# TASK INPUTS
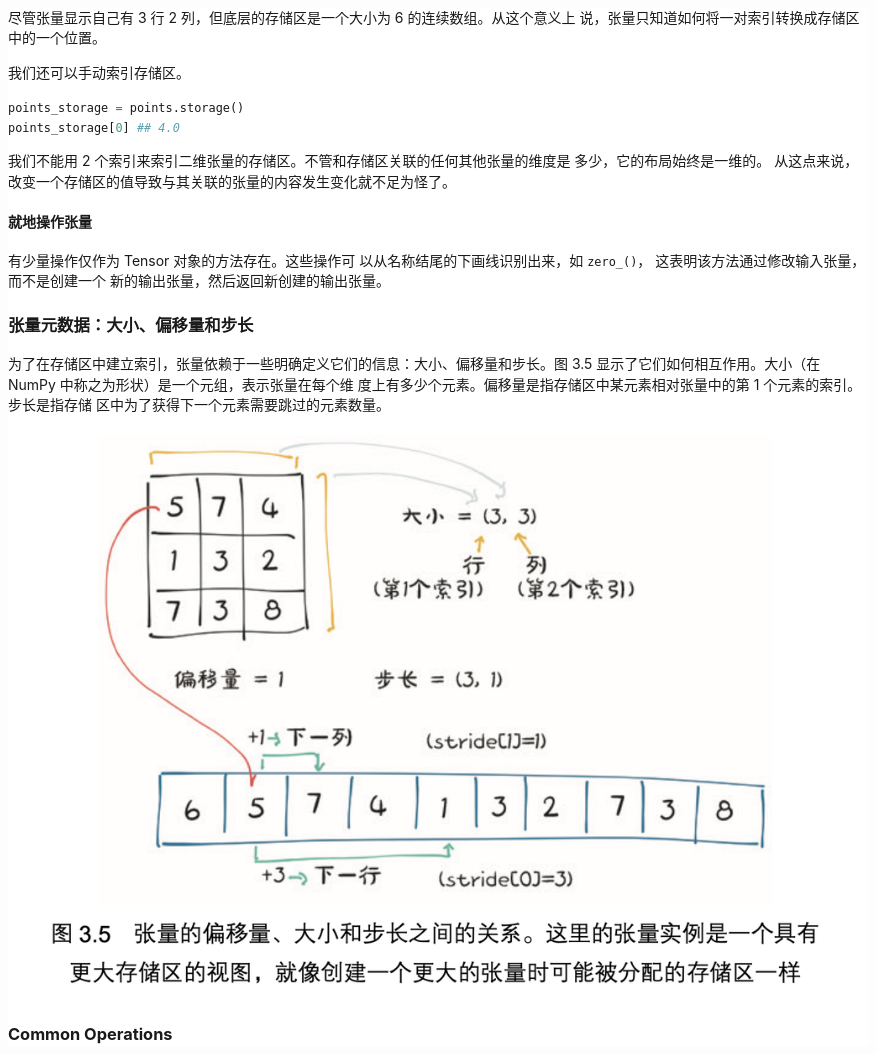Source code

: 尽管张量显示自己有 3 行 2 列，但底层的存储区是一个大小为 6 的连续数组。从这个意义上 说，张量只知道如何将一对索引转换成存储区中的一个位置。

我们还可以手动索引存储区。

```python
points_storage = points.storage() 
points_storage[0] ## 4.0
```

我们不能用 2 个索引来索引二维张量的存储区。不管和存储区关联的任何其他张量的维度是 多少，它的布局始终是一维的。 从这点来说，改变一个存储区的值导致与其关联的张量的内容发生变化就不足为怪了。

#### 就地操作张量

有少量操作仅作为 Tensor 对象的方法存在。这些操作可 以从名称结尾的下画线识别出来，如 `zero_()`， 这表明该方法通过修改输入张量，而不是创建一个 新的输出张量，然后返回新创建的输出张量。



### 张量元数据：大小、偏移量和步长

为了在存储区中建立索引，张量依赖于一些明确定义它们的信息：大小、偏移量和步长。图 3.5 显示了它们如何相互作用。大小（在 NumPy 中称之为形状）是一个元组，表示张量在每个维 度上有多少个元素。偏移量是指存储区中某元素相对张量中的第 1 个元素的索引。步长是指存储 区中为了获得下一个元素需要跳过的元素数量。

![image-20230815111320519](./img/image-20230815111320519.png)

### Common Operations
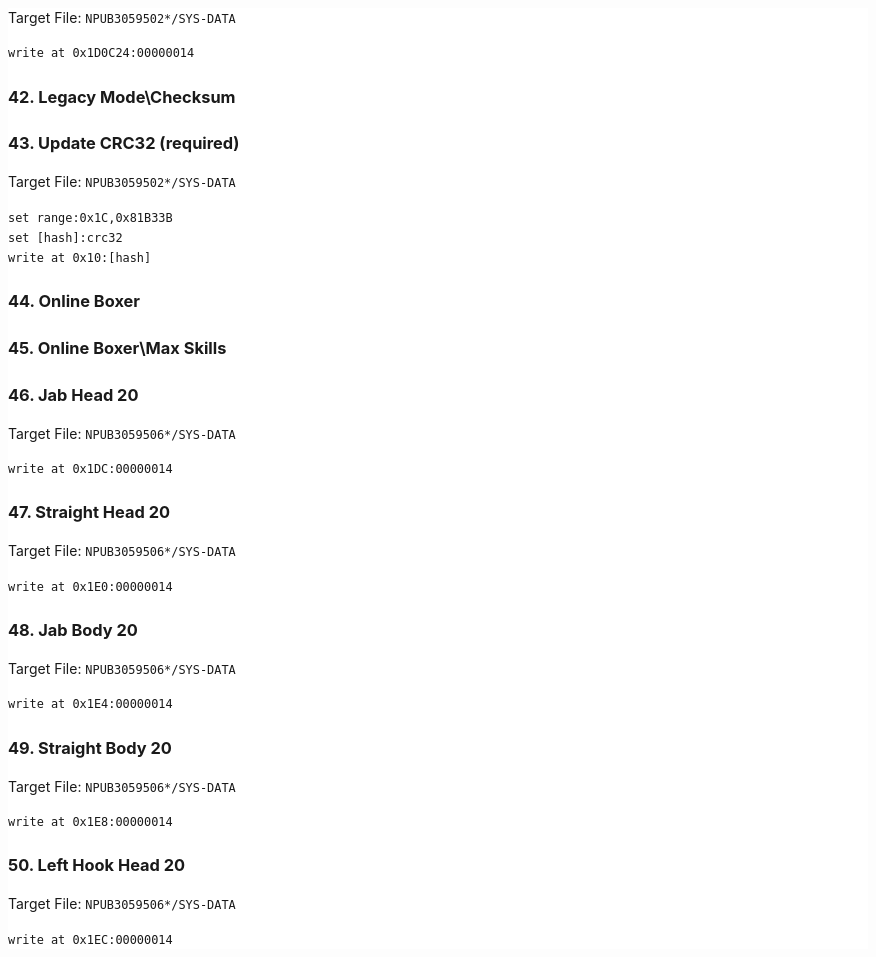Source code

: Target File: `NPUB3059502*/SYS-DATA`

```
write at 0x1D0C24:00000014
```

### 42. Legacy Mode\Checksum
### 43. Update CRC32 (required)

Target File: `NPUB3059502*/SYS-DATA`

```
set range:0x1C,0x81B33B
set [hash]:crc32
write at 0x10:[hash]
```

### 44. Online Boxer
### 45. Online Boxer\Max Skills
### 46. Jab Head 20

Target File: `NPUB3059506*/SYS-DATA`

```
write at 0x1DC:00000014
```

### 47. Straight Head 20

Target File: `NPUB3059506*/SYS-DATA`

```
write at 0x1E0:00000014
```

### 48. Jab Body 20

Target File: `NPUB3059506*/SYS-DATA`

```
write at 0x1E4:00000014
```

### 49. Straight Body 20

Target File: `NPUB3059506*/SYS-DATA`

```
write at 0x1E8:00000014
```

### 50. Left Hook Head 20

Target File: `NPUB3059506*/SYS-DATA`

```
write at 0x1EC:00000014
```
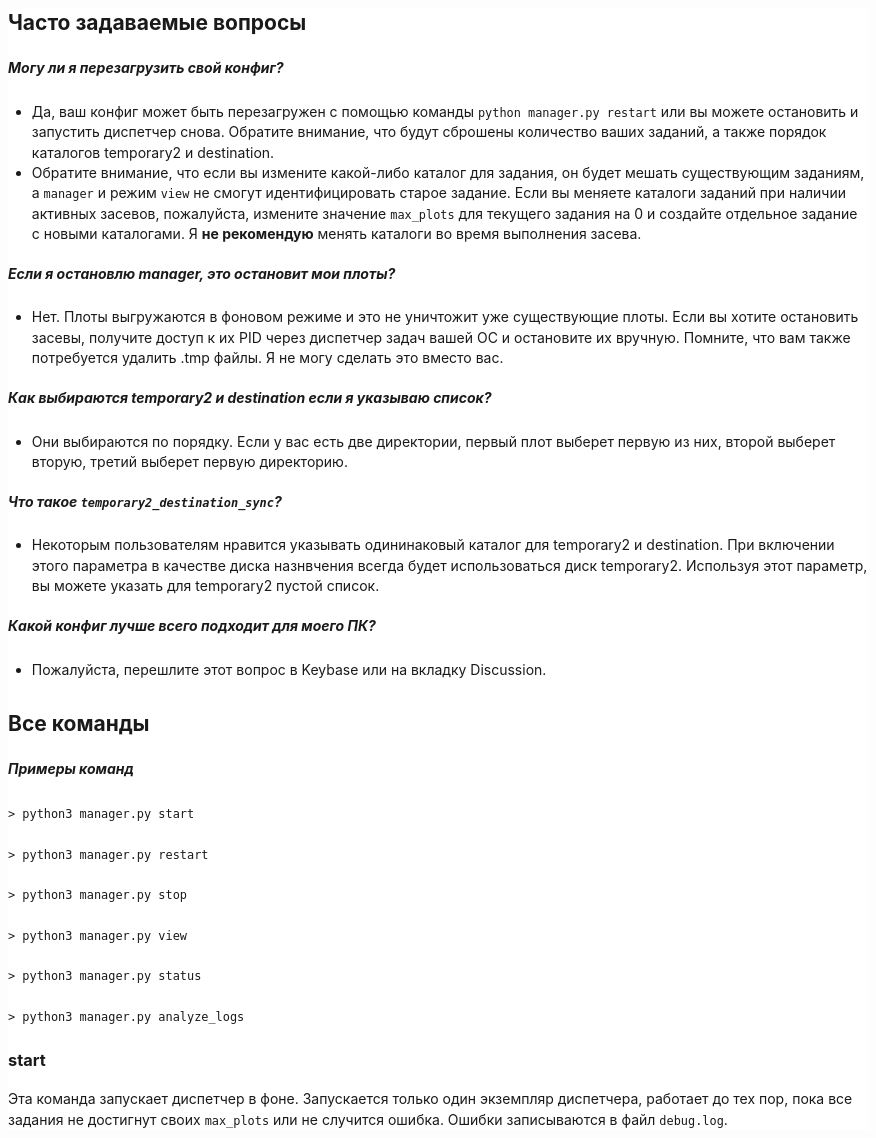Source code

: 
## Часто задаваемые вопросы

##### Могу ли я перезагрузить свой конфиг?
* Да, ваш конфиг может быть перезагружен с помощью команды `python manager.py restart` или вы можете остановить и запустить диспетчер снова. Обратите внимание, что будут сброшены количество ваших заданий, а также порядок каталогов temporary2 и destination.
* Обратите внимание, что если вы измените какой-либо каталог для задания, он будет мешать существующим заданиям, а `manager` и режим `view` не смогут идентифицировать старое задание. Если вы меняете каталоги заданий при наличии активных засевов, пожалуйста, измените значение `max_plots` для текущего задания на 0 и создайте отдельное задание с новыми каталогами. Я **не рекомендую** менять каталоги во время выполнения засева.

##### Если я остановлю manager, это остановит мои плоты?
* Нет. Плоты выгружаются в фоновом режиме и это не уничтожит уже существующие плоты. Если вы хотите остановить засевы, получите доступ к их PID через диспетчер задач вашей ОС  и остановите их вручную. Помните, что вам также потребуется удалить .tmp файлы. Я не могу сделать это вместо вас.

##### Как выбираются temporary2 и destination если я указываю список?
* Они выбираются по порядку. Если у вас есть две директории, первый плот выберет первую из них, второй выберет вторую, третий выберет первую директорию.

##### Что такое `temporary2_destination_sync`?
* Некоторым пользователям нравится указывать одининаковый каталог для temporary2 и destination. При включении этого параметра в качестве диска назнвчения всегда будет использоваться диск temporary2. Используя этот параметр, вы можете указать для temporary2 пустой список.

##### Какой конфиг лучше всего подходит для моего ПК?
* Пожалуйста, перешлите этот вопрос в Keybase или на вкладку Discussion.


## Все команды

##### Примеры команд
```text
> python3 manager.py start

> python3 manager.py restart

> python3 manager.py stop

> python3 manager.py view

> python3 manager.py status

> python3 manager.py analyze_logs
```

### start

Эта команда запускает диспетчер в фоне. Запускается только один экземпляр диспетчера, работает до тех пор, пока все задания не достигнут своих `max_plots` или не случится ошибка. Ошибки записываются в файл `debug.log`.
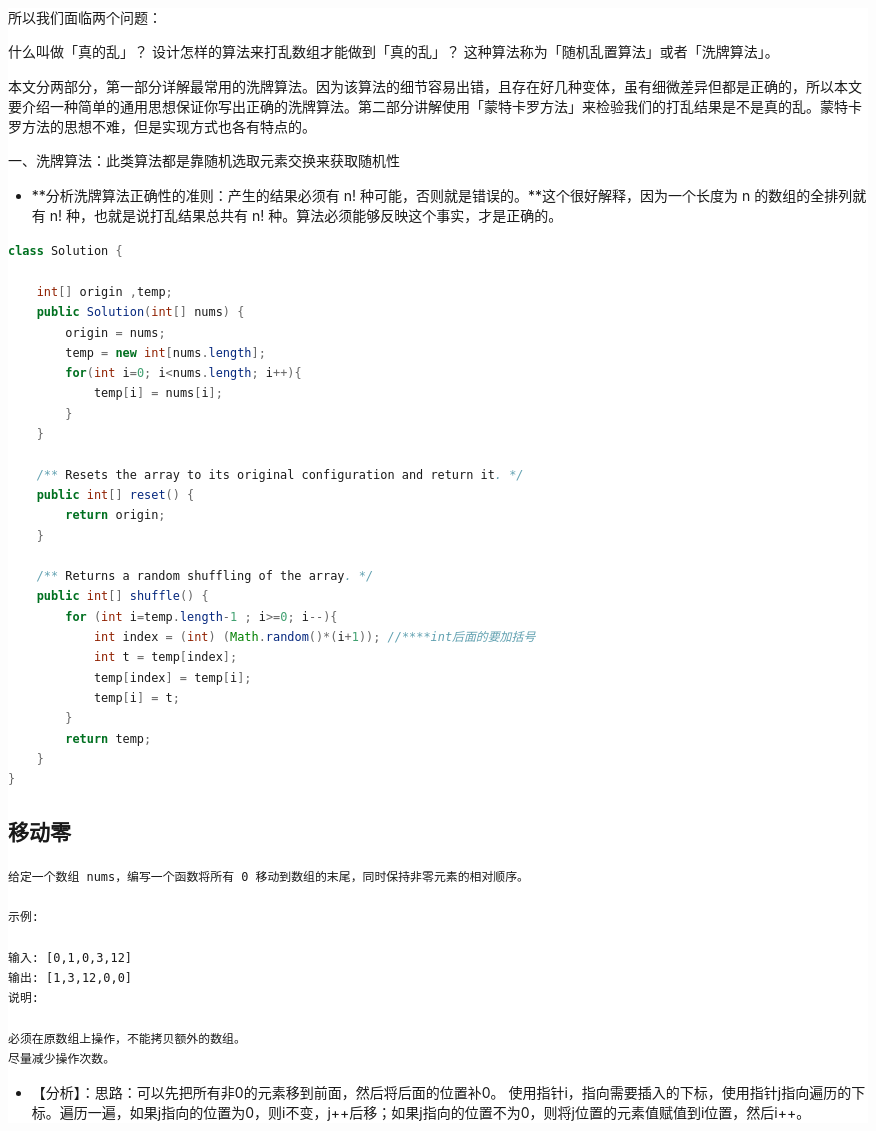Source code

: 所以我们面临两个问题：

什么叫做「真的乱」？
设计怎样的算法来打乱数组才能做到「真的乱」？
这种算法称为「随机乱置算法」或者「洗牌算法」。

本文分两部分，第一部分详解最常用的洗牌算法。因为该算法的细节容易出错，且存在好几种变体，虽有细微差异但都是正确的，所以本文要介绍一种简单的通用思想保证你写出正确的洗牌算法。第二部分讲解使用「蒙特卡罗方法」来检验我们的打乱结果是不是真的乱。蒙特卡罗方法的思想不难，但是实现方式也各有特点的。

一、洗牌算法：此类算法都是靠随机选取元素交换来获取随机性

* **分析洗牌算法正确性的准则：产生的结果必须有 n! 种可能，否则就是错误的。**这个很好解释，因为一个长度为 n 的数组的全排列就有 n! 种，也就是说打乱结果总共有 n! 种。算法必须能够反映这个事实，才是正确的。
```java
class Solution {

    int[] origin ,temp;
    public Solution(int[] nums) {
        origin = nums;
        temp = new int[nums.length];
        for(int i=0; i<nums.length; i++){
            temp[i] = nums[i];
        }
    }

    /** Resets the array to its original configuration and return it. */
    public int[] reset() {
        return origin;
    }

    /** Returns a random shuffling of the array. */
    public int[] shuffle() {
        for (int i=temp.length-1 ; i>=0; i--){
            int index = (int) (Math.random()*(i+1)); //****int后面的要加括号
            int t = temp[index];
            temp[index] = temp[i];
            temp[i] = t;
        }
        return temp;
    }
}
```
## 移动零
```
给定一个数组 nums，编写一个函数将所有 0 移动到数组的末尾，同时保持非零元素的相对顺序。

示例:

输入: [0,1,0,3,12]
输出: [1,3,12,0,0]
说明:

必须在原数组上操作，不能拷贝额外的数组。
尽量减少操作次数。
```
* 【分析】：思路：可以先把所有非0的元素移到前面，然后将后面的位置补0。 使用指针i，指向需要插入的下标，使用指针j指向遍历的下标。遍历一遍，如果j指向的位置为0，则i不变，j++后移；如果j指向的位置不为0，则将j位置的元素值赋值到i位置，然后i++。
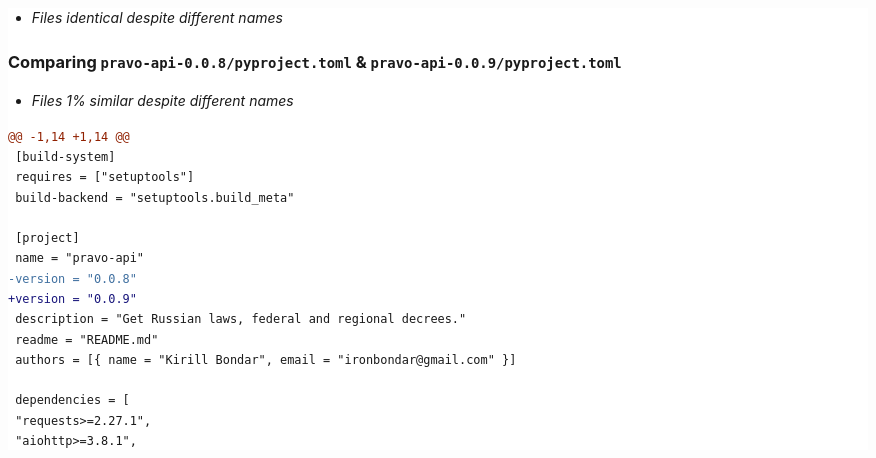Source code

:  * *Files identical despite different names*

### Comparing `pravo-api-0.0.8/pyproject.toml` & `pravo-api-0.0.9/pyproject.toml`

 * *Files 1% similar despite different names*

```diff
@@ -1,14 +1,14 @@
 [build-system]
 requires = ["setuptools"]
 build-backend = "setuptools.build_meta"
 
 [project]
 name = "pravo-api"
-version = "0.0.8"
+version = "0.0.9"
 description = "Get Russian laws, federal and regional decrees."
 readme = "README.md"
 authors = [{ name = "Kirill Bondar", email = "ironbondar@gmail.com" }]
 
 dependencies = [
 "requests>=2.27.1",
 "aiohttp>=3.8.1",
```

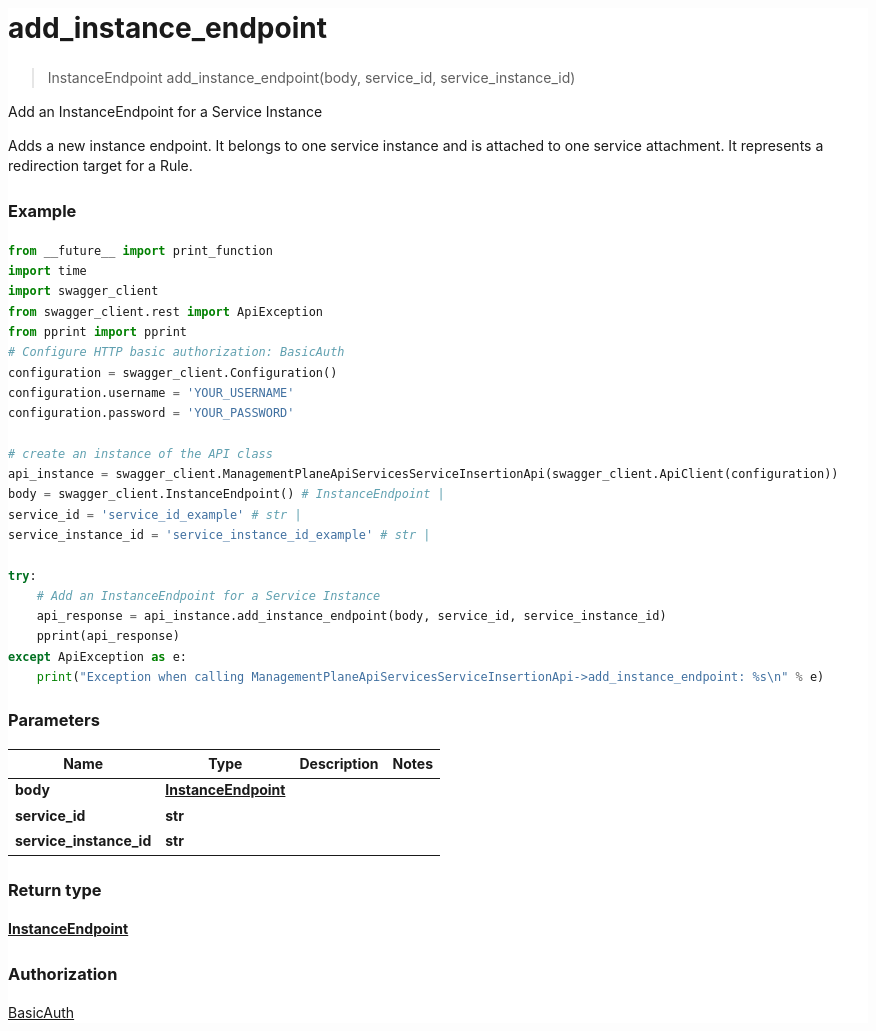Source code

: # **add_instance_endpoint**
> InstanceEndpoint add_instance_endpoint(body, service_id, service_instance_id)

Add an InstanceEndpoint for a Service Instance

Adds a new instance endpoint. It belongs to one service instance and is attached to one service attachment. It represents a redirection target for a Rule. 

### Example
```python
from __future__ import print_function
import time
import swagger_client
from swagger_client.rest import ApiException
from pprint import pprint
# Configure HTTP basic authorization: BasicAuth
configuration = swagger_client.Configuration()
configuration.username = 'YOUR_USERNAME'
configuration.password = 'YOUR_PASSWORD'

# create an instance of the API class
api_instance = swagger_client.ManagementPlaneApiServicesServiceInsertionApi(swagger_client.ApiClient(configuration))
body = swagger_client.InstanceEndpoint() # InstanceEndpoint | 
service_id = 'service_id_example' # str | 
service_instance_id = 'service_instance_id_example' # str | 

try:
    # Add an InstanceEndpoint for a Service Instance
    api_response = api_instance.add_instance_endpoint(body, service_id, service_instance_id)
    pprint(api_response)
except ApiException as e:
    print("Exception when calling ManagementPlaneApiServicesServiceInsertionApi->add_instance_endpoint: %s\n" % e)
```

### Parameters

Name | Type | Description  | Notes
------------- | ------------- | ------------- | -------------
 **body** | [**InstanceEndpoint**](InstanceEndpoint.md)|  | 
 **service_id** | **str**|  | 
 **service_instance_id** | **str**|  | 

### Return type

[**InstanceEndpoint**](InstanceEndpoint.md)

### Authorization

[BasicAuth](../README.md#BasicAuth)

# WHAT THE TASK REQUIRES
Filter the lines above, keeping and copying those that contain "random".

# RESULT OF THIS EXERCISE
    /** Returns a random shuffling of the array. */
            int index = (int) (Math.random()*(i+1)); //****int后面的要加括号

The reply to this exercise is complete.